In speaking with friends and colleagues across research groups and industry, there’s a consensus that well-validated chiral amines can speed up discovery. One colleague commented on how switching to a reliable source for this intermediate closed a six-month project in just a few weeks, thanks to fewer retests and failed reactions. Others reflect on how having brominated amines allowed their team to nimbly change project direction without needing to reinvent their synthesis from scratch.
Journals and conference talks regularly mention this building block, both as a direct precursor and as a scaffold for expanded libraries. Data doesn’t lie—routes using high-purity (R)-N-Acetyl-1-(4-Bromophenyl)Ethylamine record higher yields, fewer side products, and satisfy reviewers looking for solid stereochemical control. I’ve personally heard both seasoned PIs and graduate students say that they hesitate to deviate from proven intermediates once they’ve experienced a reliable and well-documented route to their target molecules.
To keep projects running smoothly, experienced researchers recommend always verifying each new lot against internal standards, no matter how consistent past batches have been. Running parallel tests and sharing procedural tweaks in the group meeting can surface any batch-specific quirks right away. Checking for common impurities—like overhalogenation products or amine hydrolysis—using routine spot testing avoids surprises.

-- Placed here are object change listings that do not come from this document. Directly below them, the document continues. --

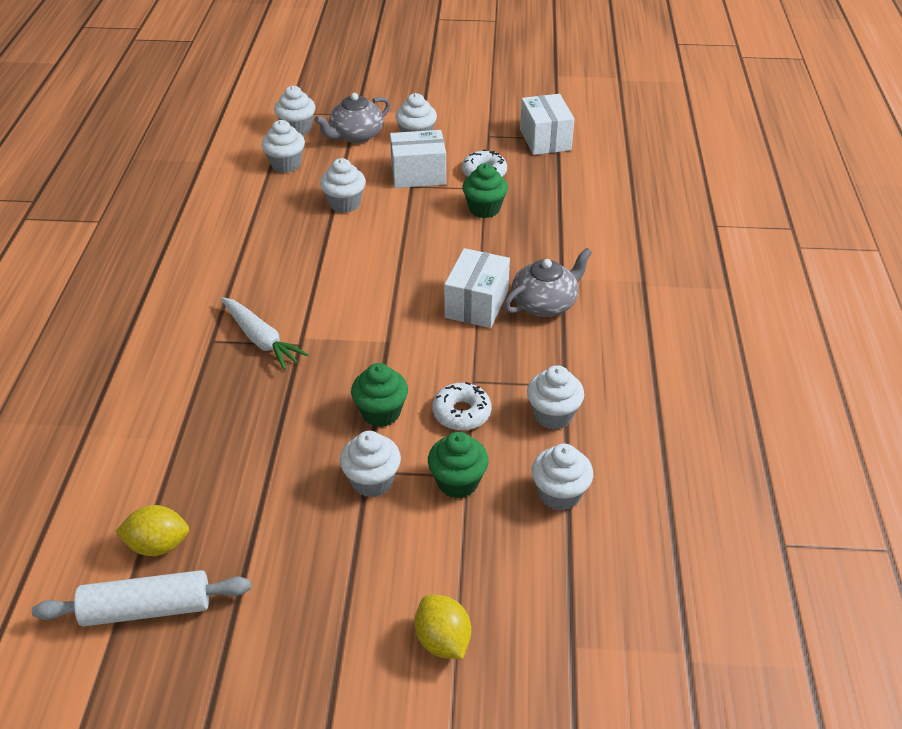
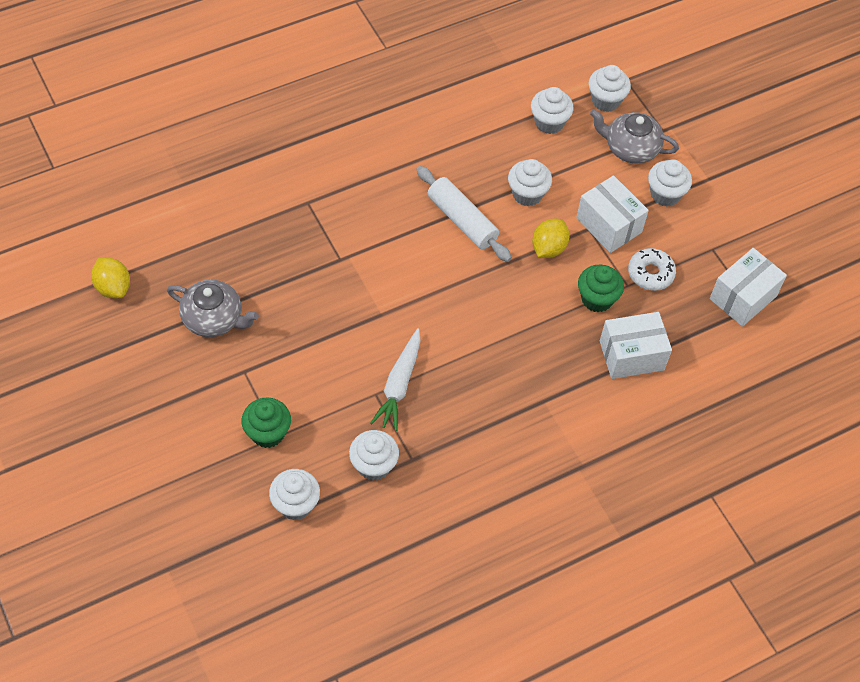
camera: 55 degrees right, 15 degrees up
white rolling pin [32,570,251,627] -> white rolling pin moved to [416,166,512,262]
white carrot [221,297,309,370] -> white carrot moved to [370,328,421,431]
white cupcake [340,431,401,497] -> none
green cupcake [351,363,408,427] -> none
yellow lemon [415,595,471,659] -> yellow lemon moved to [532,219,570,258]
white donut [432,382,492,431] -> none
white box [444,248,510,328] -> white box moved to [600,312,672,379]
grey teapot [504,248,592,317] -> grey teapot moved to [167,280,259,337]

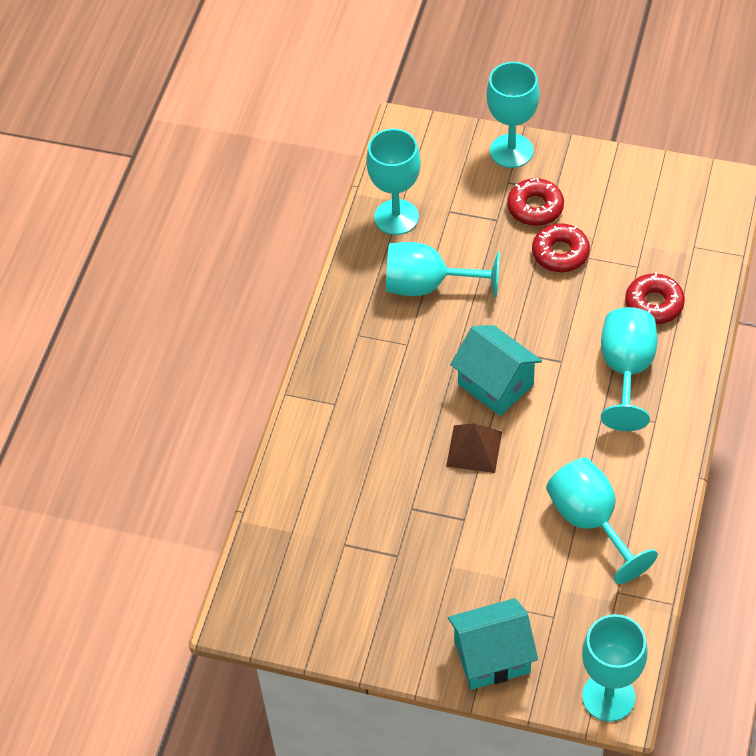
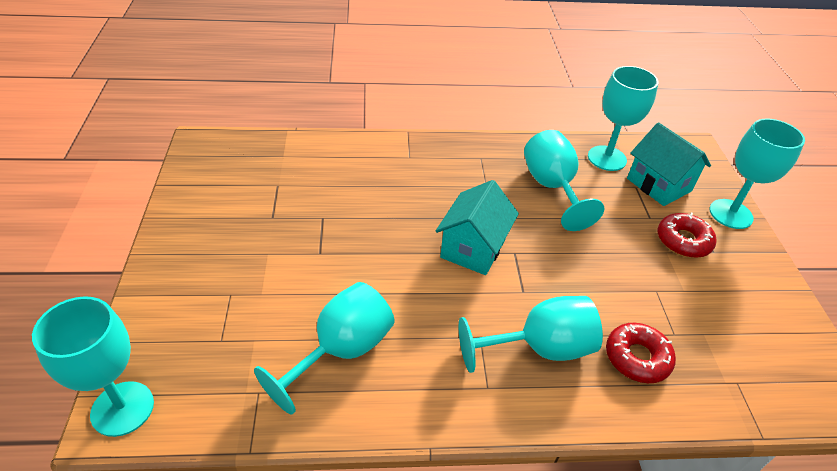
camera: 65 degrees right, 10 degrees down
brown pyramid [446,423,502,473] -> none
turquoise house [448,598,538,690] -> turquoise house moved to [627,122,711,206]
red donut [532,223,590,272] -> none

Stocking the lab with compatible catalysts, ligands, and deprotection reagents makes moving from building block to finished product seamless. Keeping robust documentation and peer-reviewed references on hand helps everyone—from interns to the head of research—find out how to best use (R)-N-Acetyl-1-(4-Bromophenyl)Ethylamine for their exact use case. Scientific rigor and shared experience make the difference.
More chemical suppliers now realize that researchers expect not just purity, but clear records of provenance and production. Documentation for (R)-N-Acetyl-1-(4-Bromophenyl)Ethylamine covers origin, batch testing, handling, and even environmental compliance. As the field pushes toward green chemistry and responsible stewardship, intermediates like this need to demonstrate not only technical merit but a minimized risk footprint.
Open communication about testing procedures, responsible waste handling, and risk mitigation helps align bench work with changing expectations from funding agencies, industry reviewers, and regulatory bodies. Those who use and supply this building block share in the responsibility for ensuring safe, ethical, and transparent progress in chemical research.
Researchers need tools that work as expected and allow them to chase new ideas with flexibility. From direct experience and peer conversations, it’s clear that (R)-N-Acetyl-1-(4-Bromophenyl)Ethylamine checks critical boxes for building complexity, controlling stereochemistry, and doors open to rapid, creative chemistry. Whether the goal is a safer pharmaceutical, a more effective agricultural solution, or a fresh platform for material science, this chiral amine stands ready.
The push for better, faster, and more reliable research relies on thoughtful building block selection. By choosing intermediates that blend robust technical properties with real-world practicality, teams give themselves the chance to focus on outcomes instead of avoidable roadblocks. It’s not hype or excess—just the logic of experience, shared across labs, showing that details at the start ripple forward to the discoveries that follow.